→ **SELECTED EXTRACT**
God was not saying, “I’m giving you these commandments, so that by keeping them you may become My people.” He was saying, “I am giving you these commandments because you have become My people already.” The message of the law to us today is not that we must keep God’s laws in order to be saved. The law tells us how God’s people ought to live, and for this reason it speaks to us today.
A Glimpse Of The Glory Of God
The Ten Commandments are not an arbitrary set of rules. They are a direct reflection of the character of God.
In the New Testament, sin is defined as falling short of the glory of God, and as breaking the law (Rom. 3:23; 1 John 3:4). Putting these two together, we may reasonably conclude that the law is an expression of God’s glory.
Why should you not commit adultery? Because God is faithful. Why should you not steal? Because God is trustworthy. Why should you not lie? Because God is truth. Why should you not covet? Because God is at peace and content in Himself.
When God said, “You shall have no other gods before me” (Ex. 20:3), it was because He is the only God. There is no one else like Him. And when God commanded that we rest on one day of the week, it was because he rested from His work on the seventh day.
God was speaking to His own people at Mount Sinai, telling them, “You are My people; your lives must be modeled on who I am, and this is what a godly life looks like.”
The Greatest Battle Of Your Heart
The Ten Commandments also identify the greatest struggles of human experience. The first four address our struggle to love God, and the last six our struggle to love others.
In the first commandment, God said, “You shall have no other gods before me.” We don’t find it easy to let God be first in our lives. In the second commandment, God said, “You shall not make for yourself an idol.” We struggle to worship God as He is and prefer to imagine God as we would like Him to be.
When God said, “You shall not take the name of the LORD your God in vain,” He was saying, “You will be tempted to use My name to support your prejudices and express your frustrations.” And when He said, “Remember the Sabbath day, to keep it holy,” He was telling us that we would have a battle over giving Him our time.
When God said, “Honor your father and your mother,” He identified our difficulty in submitting to authority. And when He said, “You shall not murder,” God addressed the anger and resentment that lie at the root of all violence (Matt. 5:21–22).
In the seventh commandment, “You shall not commit adultery,” God tells us that we will face a battle for sexual purity that includes keeping our minds and hearts clean (Matt. 5:27-28).
Then, there is a battle for integrity: “You shall not steal”; and a battle for honesty: “You shall not bear false witness against your neighbor.” There will be circumstances in which you will be inclined to exaggerate a story, misrepresent the way things are, or simply to tell a shameless lie.

→ **WHAT TO DO**
In the Ten Commandments text, why does the author conclude that the law is an expression of God's glory? Answer using only the text above.

→ **DATASET SECTION**
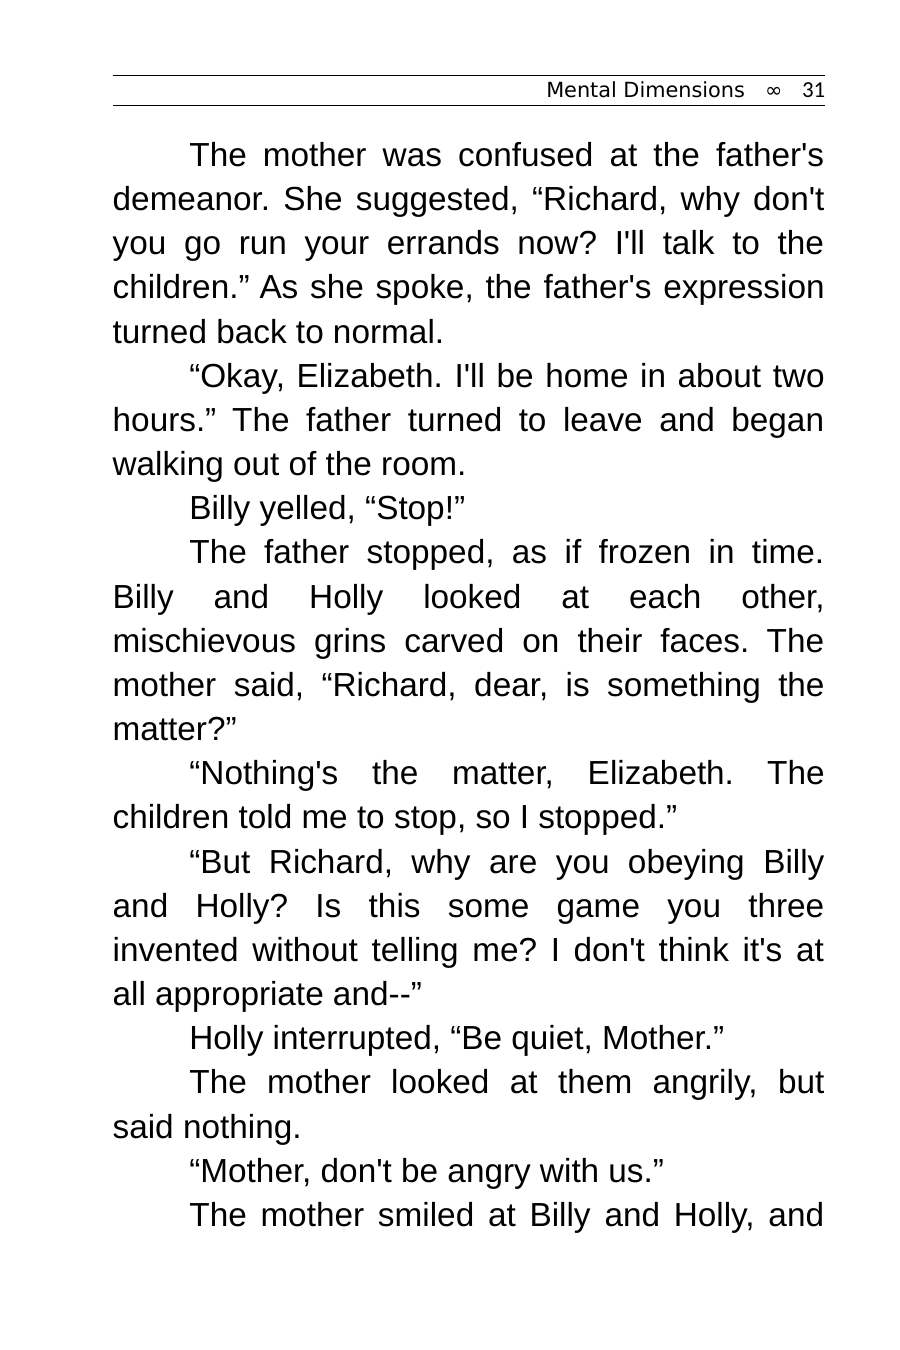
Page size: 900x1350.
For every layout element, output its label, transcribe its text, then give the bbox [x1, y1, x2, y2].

→ **THE RESPONSE**
The New Testament defines sin both as falling short of the glory of God and as breaking the law (Rom. 3:23; 1 John 3:4). The author puts these two definitions together and concludes that the law expresses God's glory.